Miami - An unmanned SpaceX spaceship carrying food and equipment to the astronauts living at the International Space Station is poised to blast off from a historic Nasa launch pad on Saturday.
The Falcon 9 rocket launch of the Dragon cargo ship will be launched from Cape Canaveral's launchpad 39A, which was built and used for the US space agency's pioneering missions to the moon in the 1960s and 1970s.
It was also the blastoff point for sending American space shuttles into orbit, until the shuttle program came to an end in 2011.
SpaceX, headed by billionaire internet entrepreneur Elon Musk, negotiated a lease with Nasa for the launchpad in 2013, beating out its competitor Blue Origin, which is headed by Amazon founder Jeff Bezos.

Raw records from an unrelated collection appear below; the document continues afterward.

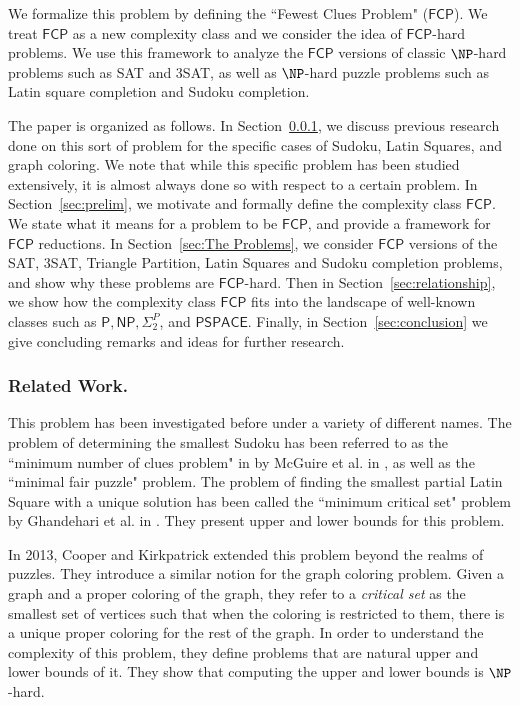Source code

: \documentclass[runningheads,a4paper]{llncs}
\begin{document}
We formalize this problem by defining the ``Fewest Clues Problem" ($\mathsf{FCP}$). We treat $\mathsf{FCP}$ as a new complexity class and we consider the idea of $\mathsf{FCP}$-hard problems. We use this framework to analyze the $\mathsf{FCP}$ versions of classic $\NP$-hard problems such as SAT and 3SAT, as well as $\NP$-hard puzzle problems such as Latin square completion and Sudoku completion. 

The paper is organized as follows. In Section~\ref{sec:related}, we discuss previous research done on this sort of problem for the specific cases of Sudoku, Latin Squares, and graph coloring. We note that while this specific problem has been studied extensively, it is almost always done so with respect to a certain problem. In Section~\ref{sec:prelim}, we motivate and formally define the complexity class $\mathsf{FCP}$. We state what it means for a problem to be $\mathsf{FCP}$, and provide a framework for $\mathsf{FCP}$ reductions. In Section~\ref{sec:The Problems}, we consider $\mathsf{FCP}$ versions of the SAT, 3SAT, Triangle Partition, Latin Squares and Sudoku completion problems, and show why these problems are $\mathsf{FCP}$-hard. Then in Section~\ref{sec:relationship}, we show how the complexity class $\mathsf{FCP}$ fits into the landscape of well-known classes such as $\mathsf{P}, \mathsf{NP}, \Sigma_2^P$, and $\mathsf{PSPACE}$. Finally, in Section~\ref{sec:conclusion} we give concluding remarks and ideas for further research.


\subsubsection{Related Work.}
\label{sec:related}

This problem has been investigated before under a variety of different names. The problem of determining the smallest Sudoku has been referred to as the ``minimum number of clues problem" in
by McGuire et al. in \cite{mcguire2012there}, as well as the ``minimal fair puzzle" problem. The problem of finding the smallest partial Latin Square with a unique solution has been called the ``minimum critical set" problem by Ghandehari et al. in \cite{Ghandehari2005121}. They present upper and lower bounds for this problem. 

In 2013, Cooper and Kirkpatrick \cite{Cooper:2014:CSS:2612293.2612628} extended this problem beyond the realms of puzzles. They introduce a similar notion for the graph coloring problem. Given a graph and a proper coloring of the graph, they refer to a \emph{critical set} as the smallest set of vertices such that when the coloring is restricted to them, there is a unique proper coloring for the rest of the graph. In order to understand the complexity of this problem, they define problems that are natural upper and lower bounds of it. They show that computing the upper and lower bounds is $\NP$-hard. 
\end{document}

By the time the launch pad is completely outfitted for sending astronauts to space in 2018, the company will have spent over $100m to adapt it for modern day spaceflights, said SpaceX chief operating officer Gwynne Shotwell.
"I wouldn't say we saved a bunch of money here," she told reporters, but added that the launchpad's singular place in American space lore made the price tag worthwhile.
"My heart is pounding to come out here," she told an outdoor media conference near the launchpad on Friday, recalling how she watched the Apollo 11 mission's July 1969 lunar landing on television with her father as a child.
SpaceX has endured two costly disasters in the past two years - a launchpad blast that destroyed a rocket and its satellite payload in September and a June 2015 explosion after liftoff that obliterated a Dragon cargo ship packed with goods bound for the space station.
The Hawthorne, California-based company has already made one successful return to flight in January of this year, from Vandenberg Air Force base in California.
SpaceX on Friday discovered what Shotwell described as a "very small" helium leak in the second stage of the Falcon 9 rocket.
After engineers spent the day narrowing down the cause of the issue, Musk said on Twitter that the countdown to launch would proceed.
"Looks like we are go for launch," he wrote late on Friday, adding that the launch could be aborted within a minute of liftoff if signs indicated a problem with the helium in the upper stage of the rocket.
Saturday's launch is meant to carry more than 2 267kg of gear into orbit.
If delayed, another opportunity opens up on Sunday morning.